● Exercise instructions:
Aside from the pictures, copy the listing exactly.

◆ ◆ ◆ ◆

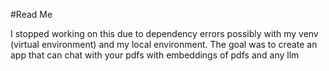#Read Me

I stopped working on this due to dependency errors possibly with my venv (virtual environment) and my local environment.
The goal was to create an app that can chat with your pdfs with embeddings of pdfs and any llm
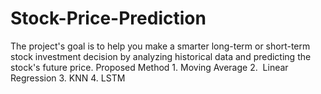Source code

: # Stock-Price-Prediction
The project's goal is to help you make a smarter long-term or short-term stock investment decision by analyzing historical data and predicting the stock's future price.  Proposed Method 1. Moving Average 2.  Linear Regression 3. KNN 4. LSTM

◆ ◆ ◆ ◆

● Result:
#Read Me

I stopped working on this due to dependency errors possibly with my venv (virtual environment) and my local environment.
The goal was to create an app that can chat with your pdfs with embeddings of pdfs and any llm
Source code

: # Stock-Price-Prediction
The project's goal is to help you make a smarter long-term or short-term stock investment decision by analyzing historical data and predicting the stock's future price.  Proposed Method 1. Moving Average 2.  Linear Regression 3. KNN 4. LSTM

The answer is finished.